After seven days in jail, Jason pleaded guilty to possessing the firearm without a license and paid a $9,250 fine in order to secure the release of his wife and daughters, he told the outlet.
“My wife and my two daughters [Hannah, then 18, and Gracia, then 16] were essentially in a cell that was four feet by less than 10 feet for seven days. It was just, it was incredibly inhumane,” Jason said of the ordeal.
When Jason, Jennifer, and the older girls were first arrested and hit with multiple charges – including arms trafficking and evasion of custom duties – the two younger children were taken into custody by the Commonwealth and sent to a home for neglected children, the IndyStar explained.
“They said if you plead guilty to this ammunition and gun charges then then we will let your wife and your kids go so it was it was a matter of I had to do that— I had to plead guilty to those charges,” Jason said – though he still disputed Dominica’s allegations exactly what gun paraphernalia was found.
During the search of the family’s rental home in Dominica’s Belfast area and the shipping container, investigators found a Glock 9 mm pistol, 9 mm and 20 mm ammunition, four M16 magazines with 30 rounds of ammunition, and 17 20-gage shells, Dominica News Online said at the time, citing local law enforcement.
Jason, however, insisted that the officials only uncovered “some miscellaneous ammunition” and a handgun that he planned to secure a permit for.
It was not immediately clear why authorities were searching the family’s possessions in the first place.
On May 4, just a few days after his guilty plea, Jason was rearrested by customs officers at Douglas Charles Airport, Dominica News Online reported.
Jason was in jail for another week on charges of evading duties on items his family brought into the country, the IndyStar explained.
He is due back in court in February 2024.
The Groggs’ legal woes came two years after Jason and Jennifer – who describe themselves as Christian missionaries – moved their family to Dominica from Logansport amid the COVID-19 pandemic.
“We left the United States for a very particular reason when it came to the COVID nonsense. But we also saw very clearly this is the path that God was wanting us to take for purposes unknown,” Jason told the Star of the move.
Back in Indiana, Jason was a firearms instructor and a member of the National Rifle Association, the outlet added.

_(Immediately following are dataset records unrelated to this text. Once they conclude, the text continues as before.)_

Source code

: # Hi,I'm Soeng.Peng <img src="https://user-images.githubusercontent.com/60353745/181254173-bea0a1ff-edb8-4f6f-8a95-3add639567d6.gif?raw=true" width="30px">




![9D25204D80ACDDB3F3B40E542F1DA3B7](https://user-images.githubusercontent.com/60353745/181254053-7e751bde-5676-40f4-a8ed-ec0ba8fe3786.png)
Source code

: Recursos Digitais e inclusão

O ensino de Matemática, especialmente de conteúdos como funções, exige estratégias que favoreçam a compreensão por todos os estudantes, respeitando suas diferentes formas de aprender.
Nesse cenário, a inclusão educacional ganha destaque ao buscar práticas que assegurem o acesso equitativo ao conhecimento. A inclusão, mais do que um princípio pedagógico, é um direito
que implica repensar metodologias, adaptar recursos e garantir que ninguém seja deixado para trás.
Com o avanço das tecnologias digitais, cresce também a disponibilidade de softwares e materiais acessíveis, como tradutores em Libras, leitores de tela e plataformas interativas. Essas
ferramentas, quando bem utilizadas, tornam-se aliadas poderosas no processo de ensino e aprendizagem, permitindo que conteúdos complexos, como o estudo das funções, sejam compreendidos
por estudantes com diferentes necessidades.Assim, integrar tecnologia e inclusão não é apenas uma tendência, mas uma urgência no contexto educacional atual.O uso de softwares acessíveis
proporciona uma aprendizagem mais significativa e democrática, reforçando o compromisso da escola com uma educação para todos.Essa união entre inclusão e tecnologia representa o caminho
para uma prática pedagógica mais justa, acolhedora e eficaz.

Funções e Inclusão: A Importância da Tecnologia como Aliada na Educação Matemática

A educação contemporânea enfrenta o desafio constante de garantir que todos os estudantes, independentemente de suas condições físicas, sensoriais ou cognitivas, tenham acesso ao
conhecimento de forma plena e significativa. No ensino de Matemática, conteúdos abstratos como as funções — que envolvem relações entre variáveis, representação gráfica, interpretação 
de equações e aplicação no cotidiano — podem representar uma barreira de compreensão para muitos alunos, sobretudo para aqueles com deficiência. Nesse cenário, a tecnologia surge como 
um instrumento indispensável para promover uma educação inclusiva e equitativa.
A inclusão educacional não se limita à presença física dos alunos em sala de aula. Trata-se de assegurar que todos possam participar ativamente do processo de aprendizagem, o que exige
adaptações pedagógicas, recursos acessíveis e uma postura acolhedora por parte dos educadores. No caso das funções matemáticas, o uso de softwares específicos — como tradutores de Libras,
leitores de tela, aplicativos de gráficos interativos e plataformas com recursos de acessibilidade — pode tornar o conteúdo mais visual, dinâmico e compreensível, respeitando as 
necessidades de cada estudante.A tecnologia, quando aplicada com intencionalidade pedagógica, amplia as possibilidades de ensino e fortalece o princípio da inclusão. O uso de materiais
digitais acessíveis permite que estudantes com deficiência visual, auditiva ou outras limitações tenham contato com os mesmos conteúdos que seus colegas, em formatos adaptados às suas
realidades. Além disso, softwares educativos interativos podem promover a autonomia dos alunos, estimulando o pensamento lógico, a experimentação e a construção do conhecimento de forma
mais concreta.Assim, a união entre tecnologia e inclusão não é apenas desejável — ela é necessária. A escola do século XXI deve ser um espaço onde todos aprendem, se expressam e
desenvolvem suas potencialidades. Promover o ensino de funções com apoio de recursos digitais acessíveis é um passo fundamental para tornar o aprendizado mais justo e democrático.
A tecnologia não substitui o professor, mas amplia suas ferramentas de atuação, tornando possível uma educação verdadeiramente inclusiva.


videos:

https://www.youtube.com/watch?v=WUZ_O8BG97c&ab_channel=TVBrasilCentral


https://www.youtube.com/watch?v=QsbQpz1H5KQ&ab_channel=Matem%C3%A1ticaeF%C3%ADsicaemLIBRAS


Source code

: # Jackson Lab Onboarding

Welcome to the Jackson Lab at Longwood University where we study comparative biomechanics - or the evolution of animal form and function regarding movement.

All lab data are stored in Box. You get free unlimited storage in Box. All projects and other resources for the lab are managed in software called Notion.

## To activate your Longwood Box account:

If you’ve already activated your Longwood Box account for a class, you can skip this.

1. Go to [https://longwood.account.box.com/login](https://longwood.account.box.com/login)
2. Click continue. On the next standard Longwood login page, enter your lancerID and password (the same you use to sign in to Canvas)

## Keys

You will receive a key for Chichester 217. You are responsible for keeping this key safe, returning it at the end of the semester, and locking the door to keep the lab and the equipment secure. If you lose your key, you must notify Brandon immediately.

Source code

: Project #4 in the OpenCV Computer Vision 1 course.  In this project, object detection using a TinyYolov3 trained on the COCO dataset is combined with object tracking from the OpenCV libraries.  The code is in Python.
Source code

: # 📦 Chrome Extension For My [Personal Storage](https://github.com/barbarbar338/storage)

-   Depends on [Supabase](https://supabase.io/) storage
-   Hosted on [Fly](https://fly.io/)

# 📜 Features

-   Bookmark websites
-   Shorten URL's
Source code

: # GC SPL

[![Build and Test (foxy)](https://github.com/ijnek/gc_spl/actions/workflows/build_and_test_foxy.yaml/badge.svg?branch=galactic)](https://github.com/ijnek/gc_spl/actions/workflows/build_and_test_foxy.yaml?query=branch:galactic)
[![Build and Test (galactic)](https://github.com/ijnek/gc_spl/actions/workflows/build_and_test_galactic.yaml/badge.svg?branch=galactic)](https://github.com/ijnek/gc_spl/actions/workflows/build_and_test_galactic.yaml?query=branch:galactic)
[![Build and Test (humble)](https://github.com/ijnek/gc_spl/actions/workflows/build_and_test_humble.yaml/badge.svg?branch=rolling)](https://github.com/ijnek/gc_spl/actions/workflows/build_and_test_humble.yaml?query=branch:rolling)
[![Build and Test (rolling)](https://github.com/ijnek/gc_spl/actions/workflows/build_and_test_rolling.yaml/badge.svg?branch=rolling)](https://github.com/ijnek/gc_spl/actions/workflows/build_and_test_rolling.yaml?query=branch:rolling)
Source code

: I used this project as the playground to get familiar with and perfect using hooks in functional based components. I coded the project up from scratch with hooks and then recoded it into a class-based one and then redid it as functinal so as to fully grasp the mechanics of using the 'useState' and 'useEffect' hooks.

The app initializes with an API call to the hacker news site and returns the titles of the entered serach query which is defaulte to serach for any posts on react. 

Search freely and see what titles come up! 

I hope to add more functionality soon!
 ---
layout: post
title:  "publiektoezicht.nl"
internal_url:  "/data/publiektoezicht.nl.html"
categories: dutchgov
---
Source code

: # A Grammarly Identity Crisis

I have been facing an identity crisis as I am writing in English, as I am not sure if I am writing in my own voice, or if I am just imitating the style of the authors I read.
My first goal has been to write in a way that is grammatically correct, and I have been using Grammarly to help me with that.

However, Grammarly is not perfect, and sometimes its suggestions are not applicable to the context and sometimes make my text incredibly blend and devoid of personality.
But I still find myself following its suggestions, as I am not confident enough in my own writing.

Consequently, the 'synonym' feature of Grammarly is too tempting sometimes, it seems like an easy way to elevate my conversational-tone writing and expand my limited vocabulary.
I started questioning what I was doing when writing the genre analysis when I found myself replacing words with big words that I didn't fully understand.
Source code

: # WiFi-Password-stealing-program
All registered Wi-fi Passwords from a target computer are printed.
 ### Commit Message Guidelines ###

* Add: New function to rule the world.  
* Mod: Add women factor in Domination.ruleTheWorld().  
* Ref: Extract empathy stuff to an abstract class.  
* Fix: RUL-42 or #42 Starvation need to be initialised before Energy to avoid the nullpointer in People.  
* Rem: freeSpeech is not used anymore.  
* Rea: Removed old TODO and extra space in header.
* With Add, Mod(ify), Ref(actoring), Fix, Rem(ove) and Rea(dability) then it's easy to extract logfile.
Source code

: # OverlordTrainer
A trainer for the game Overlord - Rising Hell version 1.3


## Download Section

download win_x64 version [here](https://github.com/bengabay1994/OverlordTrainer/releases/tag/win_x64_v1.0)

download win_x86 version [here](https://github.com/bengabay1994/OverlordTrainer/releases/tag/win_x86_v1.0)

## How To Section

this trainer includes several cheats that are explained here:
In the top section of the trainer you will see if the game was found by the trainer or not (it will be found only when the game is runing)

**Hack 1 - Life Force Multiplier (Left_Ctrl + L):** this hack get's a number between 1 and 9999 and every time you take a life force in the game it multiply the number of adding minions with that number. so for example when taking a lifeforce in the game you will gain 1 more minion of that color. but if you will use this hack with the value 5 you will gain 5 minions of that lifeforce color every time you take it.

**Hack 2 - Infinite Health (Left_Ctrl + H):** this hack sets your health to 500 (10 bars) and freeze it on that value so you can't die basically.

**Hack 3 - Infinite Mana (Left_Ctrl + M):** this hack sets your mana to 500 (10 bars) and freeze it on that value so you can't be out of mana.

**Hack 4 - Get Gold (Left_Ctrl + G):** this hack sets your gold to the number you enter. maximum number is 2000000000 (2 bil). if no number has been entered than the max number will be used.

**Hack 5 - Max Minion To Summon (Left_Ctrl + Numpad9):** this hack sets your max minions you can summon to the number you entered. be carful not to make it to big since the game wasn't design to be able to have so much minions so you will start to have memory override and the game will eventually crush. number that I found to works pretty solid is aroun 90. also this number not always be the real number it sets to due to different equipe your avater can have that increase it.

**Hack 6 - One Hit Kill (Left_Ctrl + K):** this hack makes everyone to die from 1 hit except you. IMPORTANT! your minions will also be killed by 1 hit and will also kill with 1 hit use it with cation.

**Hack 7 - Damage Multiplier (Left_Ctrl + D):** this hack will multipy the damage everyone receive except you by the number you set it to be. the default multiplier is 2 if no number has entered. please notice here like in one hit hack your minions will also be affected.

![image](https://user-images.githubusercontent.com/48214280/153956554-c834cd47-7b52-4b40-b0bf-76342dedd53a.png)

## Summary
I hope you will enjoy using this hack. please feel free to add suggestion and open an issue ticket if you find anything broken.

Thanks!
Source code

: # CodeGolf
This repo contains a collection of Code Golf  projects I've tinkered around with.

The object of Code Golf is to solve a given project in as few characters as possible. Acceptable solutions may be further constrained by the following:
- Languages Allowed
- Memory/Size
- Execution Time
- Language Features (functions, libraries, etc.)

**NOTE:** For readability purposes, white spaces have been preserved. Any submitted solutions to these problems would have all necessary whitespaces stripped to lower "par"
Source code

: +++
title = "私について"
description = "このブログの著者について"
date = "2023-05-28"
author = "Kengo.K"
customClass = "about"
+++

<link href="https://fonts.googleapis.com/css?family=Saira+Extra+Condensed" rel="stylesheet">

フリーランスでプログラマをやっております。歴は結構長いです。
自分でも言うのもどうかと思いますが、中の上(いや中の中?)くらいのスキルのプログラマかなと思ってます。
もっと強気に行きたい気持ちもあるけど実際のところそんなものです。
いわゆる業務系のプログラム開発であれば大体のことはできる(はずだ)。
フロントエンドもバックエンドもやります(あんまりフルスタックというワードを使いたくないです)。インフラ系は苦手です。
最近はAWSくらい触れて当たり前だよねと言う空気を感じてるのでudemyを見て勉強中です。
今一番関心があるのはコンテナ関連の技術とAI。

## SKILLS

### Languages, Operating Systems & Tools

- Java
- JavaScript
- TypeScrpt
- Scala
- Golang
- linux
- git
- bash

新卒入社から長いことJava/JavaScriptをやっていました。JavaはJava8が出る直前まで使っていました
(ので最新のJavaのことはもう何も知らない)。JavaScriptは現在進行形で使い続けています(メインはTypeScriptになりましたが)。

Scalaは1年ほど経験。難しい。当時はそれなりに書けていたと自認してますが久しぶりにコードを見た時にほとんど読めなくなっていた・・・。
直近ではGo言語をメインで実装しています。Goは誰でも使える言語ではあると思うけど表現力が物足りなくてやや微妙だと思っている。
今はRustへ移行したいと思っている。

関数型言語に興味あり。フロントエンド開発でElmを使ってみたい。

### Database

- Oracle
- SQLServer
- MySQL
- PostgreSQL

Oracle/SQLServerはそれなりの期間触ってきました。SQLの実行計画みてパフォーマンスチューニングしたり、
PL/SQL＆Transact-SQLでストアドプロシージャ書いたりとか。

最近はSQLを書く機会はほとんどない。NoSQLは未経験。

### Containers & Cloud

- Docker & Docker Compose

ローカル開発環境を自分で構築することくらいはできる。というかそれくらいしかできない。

Even before the family decided to decamp to the East Caribbean, they had written in a newsletter to friends and family that they felt the expansion of LGBTQ+ rights meant that the US had rejected God.
“We were feeling like God was leading us out of the country to go somewhere else. He led us to the Commonwealth of Dominica,” Jason told the IndyStar.
The Groggs decided to decamp to the Dominica based on a recommendation from an associate in Florida, and their own research that connected them with Feed My Sheep, a faith-based nonprofit that supports youth in crisis on the island.
Feed My Sheep severed ties with Jason Grogg on April 11 – just a few days before the authorities raided the family’s belongings – due to “his recent abusive & fraudulent behavior,” the organization said in a statement.
As he awaits progress in his case, Jason is required to sign the local bail book three times per week, he told the IndyStar.
“The government of Dominica has my passport. And I have to go, I have to walk down to the nearest town, sign the bail book three times a week — Monday, Tuesday, Wednesday when there’s people signing the books who are out on bail for murder,” he lamented to the outlet.
“They’re signing it like maybe once every other week. It’s clearly disproportionate,” he insisted.
The family has also eaten through their savings covering legal fees, the frustrated patriarch said.
“My wife and my children, they all have their passports to leave the country if they needed to like in an emergency. Because the government has been taking so long and absorbing so much of my funds, we have no way of at this point, unless we had family pay for tickets, there’s no way for us to leave right now,” Jason said.
The US State Department Bureau of Consular Affairs confirmed that it was aware of the Groggs’ arrests, but did not provide further information, the IndyStar said.